Instructions to follow » Lines holding the string "layout" are the ones to copy; find them all in the data.

Provided records »

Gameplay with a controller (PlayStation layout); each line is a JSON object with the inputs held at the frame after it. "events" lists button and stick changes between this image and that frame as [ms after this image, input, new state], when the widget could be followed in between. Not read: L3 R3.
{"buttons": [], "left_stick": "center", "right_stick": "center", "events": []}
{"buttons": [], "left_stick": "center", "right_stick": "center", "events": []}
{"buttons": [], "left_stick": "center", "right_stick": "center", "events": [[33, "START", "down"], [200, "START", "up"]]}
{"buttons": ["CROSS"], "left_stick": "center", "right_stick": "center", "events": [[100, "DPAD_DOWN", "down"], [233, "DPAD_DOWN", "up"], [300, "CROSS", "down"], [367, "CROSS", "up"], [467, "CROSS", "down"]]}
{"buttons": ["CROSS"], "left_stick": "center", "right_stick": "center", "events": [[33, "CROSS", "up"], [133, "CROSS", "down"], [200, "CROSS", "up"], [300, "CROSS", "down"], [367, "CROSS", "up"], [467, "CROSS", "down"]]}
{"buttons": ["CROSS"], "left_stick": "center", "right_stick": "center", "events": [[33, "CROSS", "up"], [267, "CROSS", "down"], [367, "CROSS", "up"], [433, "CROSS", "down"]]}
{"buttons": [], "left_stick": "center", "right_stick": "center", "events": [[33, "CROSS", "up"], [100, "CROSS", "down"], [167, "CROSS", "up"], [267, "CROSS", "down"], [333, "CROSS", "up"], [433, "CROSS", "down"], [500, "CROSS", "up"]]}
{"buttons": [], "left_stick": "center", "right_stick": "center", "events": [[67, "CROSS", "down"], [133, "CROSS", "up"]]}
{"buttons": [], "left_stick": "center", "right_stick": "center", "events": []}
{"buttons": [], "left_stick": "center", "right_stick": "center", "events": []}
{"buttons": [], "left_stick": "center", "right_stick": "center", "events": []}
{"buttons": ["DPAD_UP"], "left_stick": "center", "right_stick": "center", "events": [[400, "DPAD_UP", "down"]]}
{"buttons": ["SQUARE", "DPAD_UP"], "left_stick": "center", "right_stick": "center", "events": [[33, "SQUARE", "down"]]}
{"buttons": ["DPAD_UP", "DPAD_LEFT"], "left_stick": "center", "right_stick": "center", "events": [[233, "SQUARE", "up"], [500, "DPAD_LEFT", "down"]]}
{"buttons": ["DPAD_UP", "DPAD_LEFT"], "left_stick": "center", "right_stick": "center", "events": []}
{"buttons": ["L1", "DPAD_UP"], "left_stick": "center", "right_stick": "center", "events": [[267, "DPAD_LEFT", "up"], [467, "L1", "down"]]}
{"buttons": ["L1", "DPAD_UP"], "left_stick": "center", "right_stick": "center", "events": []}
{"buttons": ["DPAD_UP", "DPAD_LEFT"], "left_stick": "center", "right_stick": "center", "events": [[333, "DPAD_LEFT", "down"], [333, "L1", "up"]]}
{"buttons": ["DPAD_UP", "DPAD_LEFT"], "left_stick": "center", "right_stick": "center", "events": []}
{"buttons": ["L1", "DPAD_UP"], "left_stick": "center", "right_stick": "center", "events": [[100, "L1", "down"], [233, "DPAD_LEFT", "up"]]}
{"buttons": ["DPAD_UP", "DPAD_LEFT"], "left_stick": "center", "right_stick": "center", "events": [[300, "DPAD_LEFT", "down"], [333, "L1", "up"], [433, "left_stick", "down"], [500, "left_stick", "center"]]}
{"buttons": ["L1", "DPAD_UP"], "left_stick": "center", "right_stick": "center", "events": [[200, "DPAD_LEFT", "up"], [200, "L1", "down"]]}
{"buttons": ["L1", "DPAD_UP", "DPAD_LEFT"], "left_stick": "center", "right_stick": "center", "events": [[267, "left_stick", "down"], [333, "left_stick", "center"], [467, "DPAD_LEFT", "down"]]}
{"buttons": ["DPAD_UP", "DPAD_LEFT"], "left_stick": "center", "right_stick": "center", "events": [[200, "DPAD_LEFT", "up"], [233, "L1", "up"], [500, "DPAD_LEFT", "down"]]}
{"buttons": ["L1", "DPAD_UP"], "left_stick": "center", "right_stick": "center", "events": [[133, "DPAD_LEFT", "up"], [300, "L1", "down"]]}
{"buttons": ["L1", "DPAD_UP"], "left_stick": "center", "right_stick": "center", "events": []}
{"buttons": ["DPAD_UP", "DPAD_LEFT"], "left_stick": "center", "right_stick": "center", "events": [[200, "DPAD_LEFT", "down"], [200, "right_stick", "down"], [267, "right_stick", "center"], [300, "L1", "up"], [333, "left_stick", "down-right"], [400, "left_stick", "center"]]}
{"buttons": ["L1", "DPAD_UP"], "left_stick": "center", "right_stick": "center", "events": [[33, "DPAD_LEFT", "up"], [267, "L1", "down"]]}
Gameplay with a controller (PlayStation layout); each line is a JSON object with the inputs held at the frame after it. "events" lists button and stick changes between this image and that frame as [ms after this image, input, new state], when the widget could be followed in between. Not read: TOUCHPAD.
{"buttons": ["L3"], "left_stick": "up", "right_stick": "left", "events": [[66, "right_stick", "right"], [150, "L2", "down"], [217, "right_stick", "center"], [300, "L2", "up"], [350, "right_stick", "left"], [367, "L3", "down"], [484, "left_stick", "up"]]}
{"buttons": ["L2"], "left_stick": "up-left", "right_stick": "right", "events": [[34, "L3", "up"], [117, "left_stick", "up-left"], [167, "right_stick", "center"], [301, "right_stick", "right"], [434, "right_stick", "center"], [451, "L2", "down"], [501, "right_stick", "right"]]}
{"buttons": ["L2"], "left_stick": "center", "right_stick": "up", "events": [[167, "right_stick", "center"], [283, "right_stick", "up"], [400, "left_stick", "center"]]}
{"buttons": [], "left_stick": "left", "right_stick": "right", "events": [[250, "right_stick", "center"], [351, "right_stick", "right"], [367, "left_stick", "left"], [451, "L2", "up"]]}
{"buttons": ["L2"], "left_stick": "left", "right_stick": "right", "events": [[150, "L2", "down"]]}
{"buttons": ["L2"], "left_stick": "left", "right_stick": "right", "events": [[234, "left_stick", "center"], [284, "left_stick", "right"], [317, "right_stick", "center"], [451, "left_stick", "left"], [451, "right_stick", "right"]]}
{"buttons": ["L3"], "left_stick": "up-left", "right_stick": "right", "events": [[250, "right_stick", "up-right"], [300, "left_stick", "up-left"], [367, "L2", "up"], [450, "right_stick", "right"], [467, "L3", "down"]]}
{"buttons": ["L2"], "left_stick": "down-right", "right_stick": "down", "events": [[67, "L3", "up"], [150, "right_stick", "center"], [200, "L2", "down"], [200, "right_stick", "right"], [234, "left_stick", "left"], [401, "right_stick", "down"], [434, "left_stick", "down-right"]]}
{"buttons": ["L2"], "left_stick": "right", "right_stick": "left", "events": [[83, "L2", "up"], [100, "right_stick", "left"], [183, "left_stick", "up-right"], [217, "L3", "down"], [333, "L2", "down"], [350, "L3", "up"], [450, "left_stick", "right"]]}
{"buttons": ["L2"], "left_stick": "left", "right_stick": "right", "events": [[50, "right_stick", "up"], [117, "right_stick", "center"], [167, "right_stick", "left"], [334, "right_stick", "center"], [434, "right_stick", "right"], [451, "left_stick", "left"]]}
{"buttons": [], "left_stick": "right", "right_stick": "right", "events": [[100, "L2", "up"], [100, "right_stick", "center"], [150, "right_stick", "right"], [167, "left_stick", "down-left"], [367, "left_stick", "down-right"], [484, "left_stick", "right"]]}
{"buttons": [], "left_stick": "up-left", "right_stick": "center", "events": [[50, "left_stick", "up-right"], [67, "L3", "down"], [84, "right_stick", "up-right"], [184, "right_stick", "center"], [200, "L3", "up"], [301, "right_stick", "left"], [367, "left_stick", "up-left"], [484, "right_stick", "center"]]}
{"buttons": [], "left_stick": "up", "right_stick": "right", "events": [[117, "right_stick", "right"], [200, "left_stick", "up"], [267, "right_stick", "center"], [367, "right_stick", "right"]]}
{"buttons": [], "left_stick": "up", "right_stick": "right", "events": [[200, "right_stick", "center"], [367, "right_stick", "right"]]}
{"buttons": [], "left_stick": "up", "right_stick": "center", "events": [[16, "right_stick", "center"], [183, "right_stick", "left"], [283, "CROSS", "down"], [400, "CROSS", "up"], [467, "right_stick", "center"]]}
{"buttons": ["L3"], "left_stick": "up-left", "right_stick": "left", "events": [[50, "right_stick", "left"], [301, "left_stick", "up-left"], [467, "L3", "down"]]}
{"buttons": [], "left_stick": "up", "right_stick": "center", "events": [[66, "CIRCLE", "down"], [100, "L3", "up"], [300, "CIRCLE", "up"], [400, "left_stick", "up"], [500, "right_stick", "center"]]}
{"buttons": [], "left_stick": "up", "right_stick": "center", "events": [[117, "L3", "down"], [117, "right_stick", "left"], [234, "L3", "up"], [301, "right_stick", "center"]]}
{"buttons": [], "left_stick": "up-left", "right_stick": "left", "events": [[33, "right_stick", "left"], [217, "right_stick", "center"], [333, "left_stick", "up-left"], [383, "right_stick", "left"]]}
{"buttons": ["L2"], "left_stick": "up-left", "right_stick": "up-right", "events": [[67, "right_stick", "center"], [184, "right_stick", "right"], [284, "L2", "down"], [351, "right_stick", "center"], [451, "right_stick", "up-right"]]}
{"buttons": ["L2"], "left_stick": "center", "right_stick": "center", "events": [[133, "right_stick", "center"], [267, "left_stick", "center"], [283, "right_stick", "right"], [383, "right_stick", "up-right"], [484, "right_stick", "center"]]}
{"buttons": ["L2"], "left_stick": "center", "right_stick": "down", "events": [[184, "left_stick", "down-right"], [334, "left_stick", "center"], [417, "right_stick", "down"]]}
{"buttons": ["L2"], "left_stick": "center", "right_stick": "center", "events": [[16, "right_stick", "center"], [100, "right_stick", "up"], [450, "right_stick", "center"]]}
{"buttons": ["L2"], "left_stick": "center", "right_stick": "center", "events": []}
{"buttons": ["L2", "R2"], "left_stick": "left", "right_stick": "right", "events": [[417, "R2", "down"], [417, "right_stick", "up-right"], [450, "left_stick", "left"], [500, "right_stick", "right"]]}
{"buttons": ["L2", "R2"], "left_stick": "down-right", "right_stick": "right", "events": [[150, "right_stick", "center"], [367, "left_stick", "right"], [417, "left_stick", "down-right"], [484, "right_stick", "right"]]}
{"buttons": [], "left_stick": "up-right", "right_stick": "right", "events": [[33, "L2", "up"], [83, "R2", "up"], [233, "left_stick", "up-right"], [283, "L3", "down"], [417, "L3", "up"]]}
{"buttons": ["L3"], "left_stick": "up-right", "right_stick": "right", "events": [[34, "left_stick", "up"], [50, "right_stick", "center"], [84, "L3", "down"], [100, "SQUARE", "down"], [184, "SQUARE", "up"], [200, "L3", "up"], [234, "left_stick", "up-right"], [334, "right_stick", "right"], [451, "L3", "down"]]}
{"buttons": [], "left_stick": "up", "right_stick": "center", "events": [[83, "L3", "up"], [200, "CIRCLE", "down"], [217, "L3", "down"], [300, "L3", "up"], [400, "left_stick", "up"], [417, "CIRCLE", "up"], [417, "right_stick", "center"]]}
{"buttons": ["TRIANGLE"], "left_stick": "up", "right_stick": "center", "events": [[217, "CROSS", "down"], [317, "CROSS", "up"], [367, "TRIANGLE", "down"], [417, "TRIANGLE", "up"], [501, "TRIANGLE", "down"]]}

The answer »
Gameplay with a controller (PlayStation layout); each line is a JSON object with the inputs held at the frame after it. "events" lists button and stick changes between this image and that frame as [ms after this image, input, new state], when the widget could be followed in between. Not read: L3 R3.
Gameplay with a controller (PlayStation layout); each line is a JSON object with the inputs held at the frame after it. "events" lists button and stick changes between this image and that frame as [ms after this image, input, new state], when the widget could be followed in between. Not read: TOUCHPAD.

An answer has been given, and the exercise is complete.